The last word is "Pledge of Allegiance"-apparently one word in his mind.

I did think it was interesting I had 2 students who thought school was the most valuable thing they could think of.

Life ain't no Justin Beiber. It starts early y'all!

Tuesday, February 15, 2011

Ethics and the Underground Railroad

I read the Diary of Anne Frank for a class in high school and remember consciously spending a lot of time thinking about what I would have done if I had been placed in the same situation her friends were in. Could I hide someone knowing it was against the law and the consequences if caught? I saw a Holocaust survivor speak when I was in college and her story just gave me chills. The courage that took. Well, some of my 1st Graders have that courage.

We've been studying historical figures for Black History month and have read several books about Harriet Tubman. I asked the students to write about the Underground Railroad considering the ethics of what their decision would be in the same circumstances. Would they break the law to hide escaped slaves? I was so impressed with their responses. They really had to weigh the safety of their family with what they know is right. I think they may really be getting the concept of ethics and how there are so many different sides to a situation! There was definitely some deep thinking involved anyway!

Now Presenting.... My Biography

Well, we had to try out making our books with markers to see if it worked better (it didn't by the way). So the kids kindly offered to write MY biography. It was interesting to see how they see their teacher growing up especially since most are very surprised to find out we were once babies ourselves. I will always remember the student who was shocked that I had a first name:

Student: But your name is Miss Trayers!
Me: Yes, but when I was little people didn't call me that, they called me by my first name.
Student: But your name is Miss Trayers!
Me: They didn't look into my crib and call me that as a baby.
Student: You were a baby??????

Anyway, here's what they came up with. I sure do tell them a lot of stories! :)

Can you tell we spend a lot of time at that kidney table? At least it's clean-not a real-life depiction. :)

I love it- "Pencil" Vania!

Ok-it's supposed to be llama and she really did. We were at the game preserve and my sister was under 2 years old-she fell asleep on one, we have pictures.

These are Texas babies, they are infatuated with anything snow.

No she didn't. Serious case of stage fright at the first recital. Parents don't like me telling that story to kids when they are nervous to perform-Miss Trayers didn't even have to go on stage...

Huge gymnastics career foiled by a wonky back handspring in 1st Grade.

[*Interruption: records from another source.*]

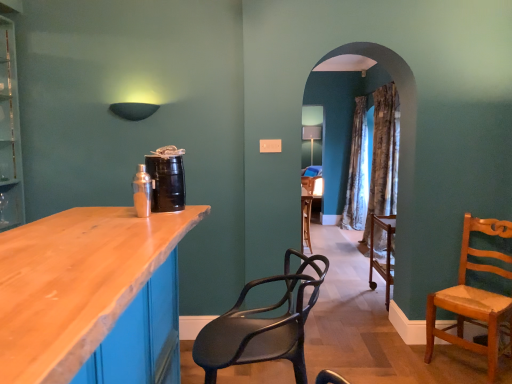
Question: Is matte black chair at center, which is counted as the 2th chair, starting from the back, bigger or smaller than patterned fabric curtain at center?

Choices:
 (A) big
 (B) small

Answer: (B)

Question: From the image's perspective, relative to patterned fabric curtain at center, is matte black chair at center, which is counted as the first chair, starting from the left, above or below?

Choices:
 (A) above
 (B) below

Answer: (B)

Question: Which object is the farthest from the light brown wooden chair at right, acting as the second chair starting from the front?

Choices:
 (A) patterned fabric curtain at center
 (B) matte black chair at center, which is counted as the 2th chair, starting from the back

Answer: (A)

Question: Based on their relative distances, which object is nearer to the patterned fabric curtain at center?

Choices:
 (A) matte black chair at center, which is the first chair from front to back
 (B) light brown wooden chair at right, marked as the 1th chair in a right-to-left arrangement

Answer: (B)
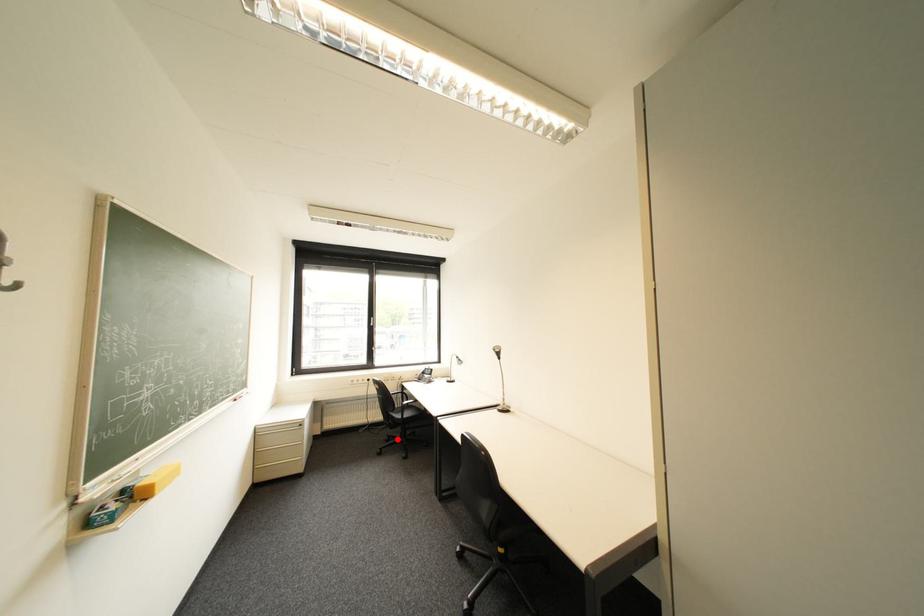
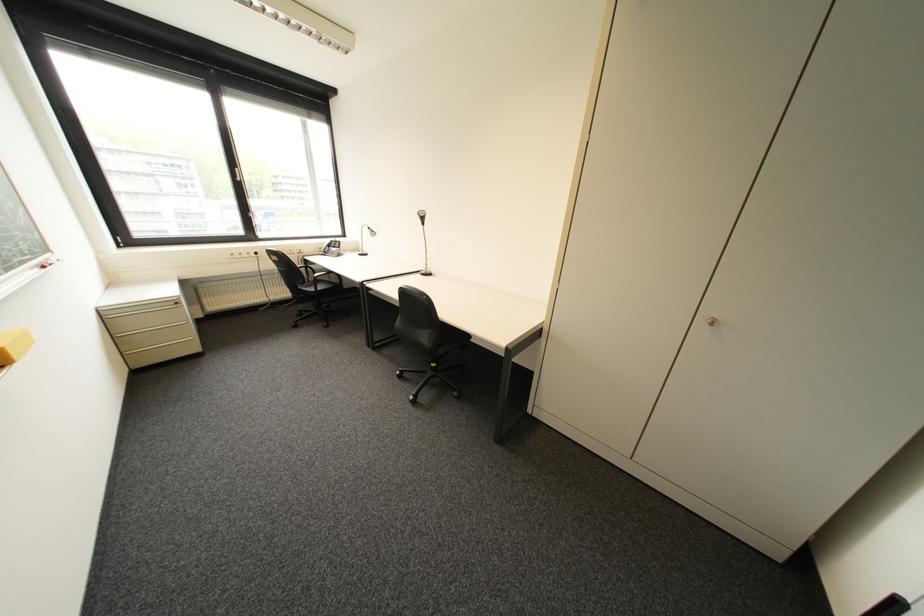
Question: I am providing you with two images of the same scene from different viewpoints. A red point is shown in image1. For the corresponding object point in image2, is it positioned nearer or farther from the camera?

Choices:
 (A) Nearer
 (B) Farther

Answer: (A)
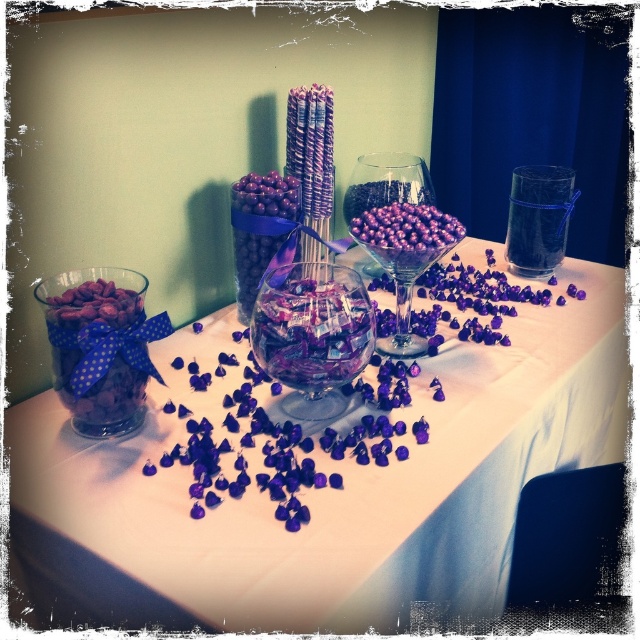
Is translucent glass vase at center positioned before transparent glass bowl at center?

Yes, translucent glass vase at center is closer to the viewer.

Is point (266, 497) positioned in front of point (294, 282)?

Yes, it is.

Where is `translucent glass vase at center`? translucent glass vase at center is located at coordinates (x=324, y=488).

Between point (125, 298) and point (417, 241), which one is positioned in front?

Positioned in front is point (125, 298).

Which of these two, matte purple candy at left or translucent glass martini glass at center, stands shorter?

Standing shorter between the two is matte purple candy at left.

Between point (128, 419) and point (381, 348), which one is positioned in front?

Point (128, 419) is more forward.

At what (x,y) coordinates should I click in order to perform the action: click on matte purple candy at left. Please return your answer as a coordinate pair (x, y). Image resolution: width=640 pixels, height=640 pixels. Looking at the image, I should click on (100, 346).

Between translucent glass martini glass at center and purple glossy chocolate at center, which one appears on the right side from the viewer's perspective?

translucent glass martini glass at center

Is translucent glass martini glass at center in front of purple glossy chocolate at center?

No, it is not.

The image size is (640, 640). What are the coordinates of `translucent glass martini glass at center` in the screenshot? It's located at coord(404,259).

Where is `translucent glass martini glass at center`? This screenshot has height=640, width=640. translucent glass martini glass at center is located at coordinates (404, 259).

No they didn't! The bubbles say "you are a boy". I often use this experience to help them deal with their own issues with other kids instead of tattling so much. When a girl comes up and says "he called me a boy" I tell them if they respond with an agreement it gives them nowhere to go with it. Fine, I'm a boy. Their goal is to make you mad, so don't get mad. It used to drive my sister crazy.

Ahem, that would be the '90's --- I'm not THAT old!!! :) (Apparently in a cooking class though-don't know why I have a big cooking mitt on my hand).

I just love that they did a GT frame in the middle!!!!

Yes she does!!!!!

Apparently taught them everything but when to use a "k" instead of a "c".

We did have some good times!

Yes she does!!!

They are working on their autobiographies now. I am very impressed so far-lots of different titles and authentic stories. We still have a lot of work to do, but I'll post them when finished.

Thursday, February 10, 2011

Unanswered Questions

I drink a lot of tea. I started saving the boxes the tea bags come in hoping to figure out a use for them. My kids made a reading response project for the book The Cricket in Times Square. We painted the outside to look like New York City (of course, they have just seen pictures but are just infatuated with anything New York). And they illustrated the setting and characters inside.

I also had them use their unanswered questions icon to write about some things they still wonder about the characters and the plot-thinking about what the author didn't tell us.